Investing

Sovereign Funds Agree To Be Good, Or Not To Be Bad

Cammonopoly_wideweb__430x3250After months of haggling with governments in the US and Europe along with IMF officials. the world’s largest sovereign funds have agreed that their investments in banks and corporations will not be a veiled attempt to take over the American government.

According to The Wall Street Journal an important goal was to assure recipient countries that the funds "act from commercial motive rather than other motives."

Holding a gun to the heads of the funds may not be advantageous. Sovereign funds are quickly becoming the investors of last resort for troubled financial companies. Too many restrictions on those investments could make the capital sources simply walk away and put their cash in less restrictive markets. Most emerging countries do not seem to have qualms about sovereign capital influencing their governments. In some cases that is because they have little government at all.

The new rules have a perverse aspect to them.

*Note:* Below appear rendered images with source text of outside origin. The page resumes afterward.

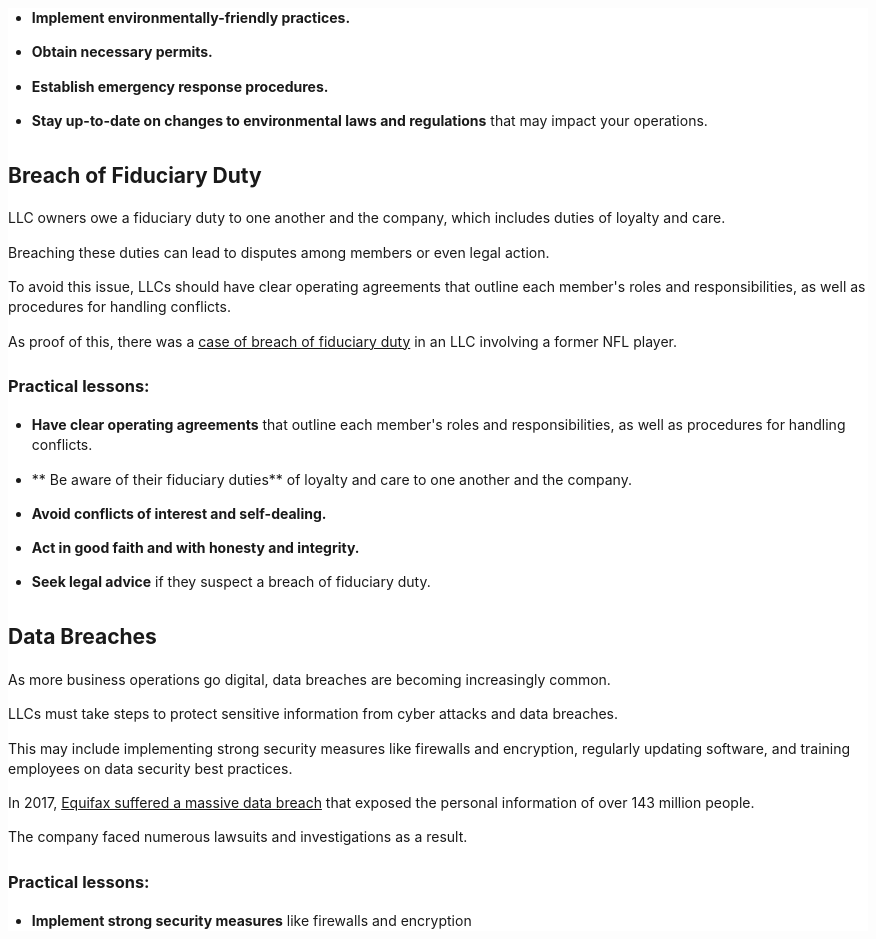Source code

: -   **Implement environmentally-friendly practices.**

-   **Obtain necessary permits.**
<a id="fiduciary-duty"> 

-   **Establish emergency response procedures.**

-   **Stay up-to-date on changes to environmental laws and regulations** that may impact your operations.

## Breach of Fiduciary Duty

LLC owners owe a fiduciary duty to one another and the company, which includes duties of loyalty and care. 

Breaching these duties can lead to disputes among members or even legal action. 

To avoid this issue, LLCs should have clear operating agreements that outline each member's roles and responsibilities, as well as procedures for handling conflicts. 

As proof of this, there was a <a href="https://sportslitigationalert.com/athlete-agents-and-their-fiduciary-duties/" target="_blank">case of breach of fiduciary duty</a> in an LLC involving a former NFL player.

### Practical lessons:

-   **Have clear operating agreements** that outline each member's roles and responsibilities, as well as procedures for handling conflicts.

-  ** Be aware of their fiduciary duties** of loyalty and care to one another and the company.

-   **Avoid conflicts of interest and self-dealing.**
<a id="data"> 

-   **Act in good faith and with honesty and integrity.**

-   **Seek legal advice** if they suspect a breach of fiduciary duty.

## Data Breaches

As more business operations go digital, data breaches are becoming increasingly common. 

LLCs must take steps to protect sensitive information from cyber attacks and data breaches. 

This may include implementing strong security measures like firewalls and encryption, regularly updating software, and training employees on data security best practices. 

In 2017, <a href="https://www.csoonline.com/article/567833/equifax-data-breach-faq-what-happened-who-was-affected-what-was-the-impact.html" target="_blank">Equifax suffered a massive data breach</a> that exposed the personal information of over 143 million people. 

The company faced numerous lawsuits and investigations as a result.

### Practical lessons:

-   **Implement strong security measures** like firewalls and encryption
<a id="securities"> 
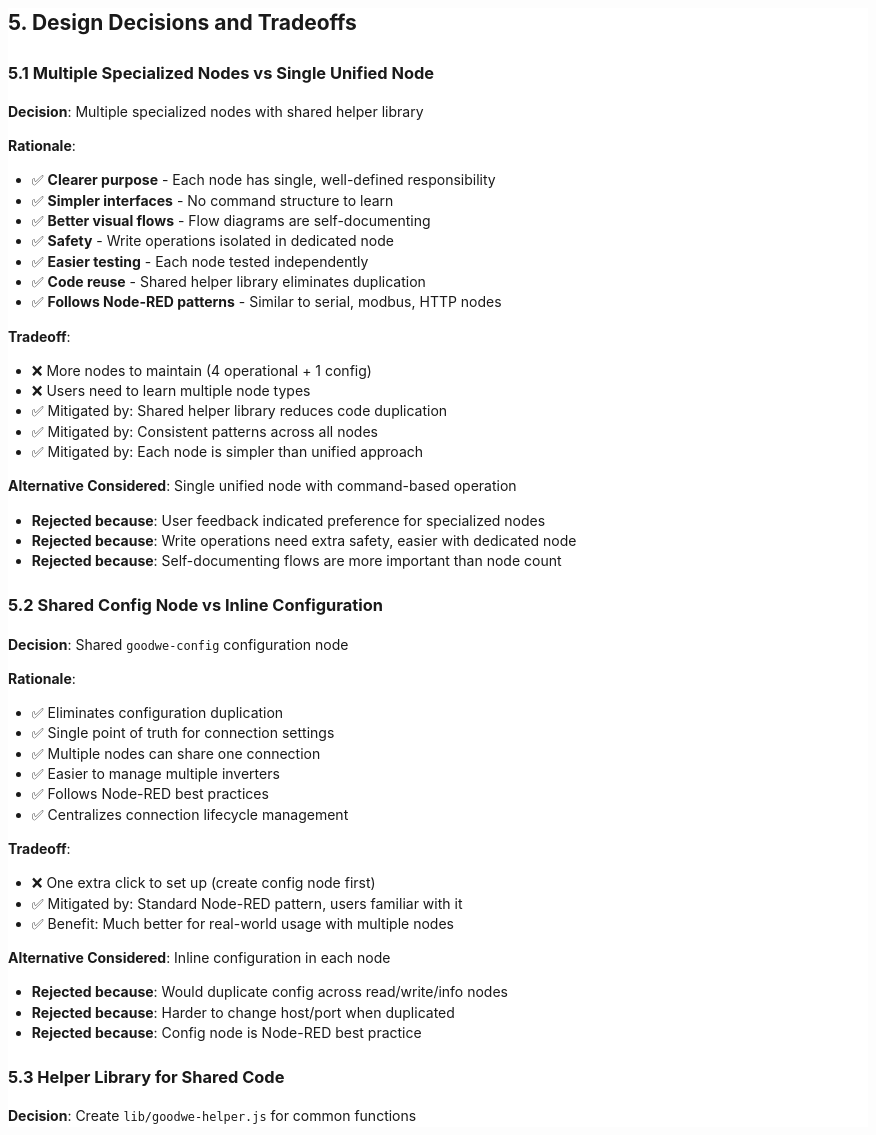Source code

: 
## 5. Design Decisions and Tradeoffs

### 5.1 Multiple Specialized Nodes vs Single Unified Node

**Decision**: Multiple specialized nodes with shared helper library

**Rationale**:
- ✅ **Clearer purpose** - Each node has single, well-defined responsibility
- ✅ **Simpler interfaces** - No command structure to learn
- ✅ **Better visual flows** - Flow diagrams are self-documenting
- ✅ **Safety** - Write operations isolated in dedicated node
- ✅ **Easier testing** - Each node tested independently
- ✅ **Code reuse** - Shared helper library eliminates duplication
- ✅ **Follows Node-RED patterns** - Similar to serial, modbus, HTTP nodes

**Tradeoff**:
- ❌ More nodes to maintain (4 operational + 1 config)
- ❌ Users need to learn multiple node types
- ✅ Mitigated by: Shared helper library reduces code duplication
- ✅ Mitigated by: Consistent patterns across all nodes
- ✅ Mitigated by: Each node is simpler than unified approach

**Alternative Considered**: Single unified node with command-based operation
- **Rejected because**: User feedback indicated preference for specialized nodes
- **Rejected because**: Write operations need extra safety, easier with dedicated node
- **Rejected because**: Self-documenting flows are more important than node count

### 5.2 Shared Config Node vs Inline Configuration

**Decision**: Shared `goodwe-config` configuration node

**Rationale**:
- ✅ Eliminates configuration duplication
- ✅ Single point of truth for connection settings
- ✅ Multiple nodes can share one connection
- ✅ Easier to manage multiple inverters
- ✅ Follows Node-RED best practices
- ✅ Centralizes connection lifecycle management

**Tradeoff**:
- ❌ One extra click to set up (create config node first)
- ✅ Mitigated by: Standard Node-RED pattern, users familiar with it
- ✅ Benefit: Much better for real-world usage with multiple nodes

**Alternative Considered**: Inline configuration in each node
- **Rejected because**: Would duplicate config across read/write/info nodes
- **Rejected because**: Harder to change host/port when duplicated
- **Rejected because**: Config node is Node-RED best practice

### 5.3 Helper Library for Shared Code

**Decision**: Create `lib/goodwe-helper.js` for common functions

They are based on the idea that people like Carl Icahn do not lobby the US government to enhance the value of their holdings by influencing legislation or regulation. Nelson Peltz has never given a dime to an election campaign. Ditto the head of all the large hedge funds and investment banks.

The pockets of candidates are filled with gold from Wall St.

The argument for regulating sovereign funds is that is it in the "national interest" to keep key assets out of overseas hands.

Better to let robber barons have less competition to buy companies. Their only interest is the national good.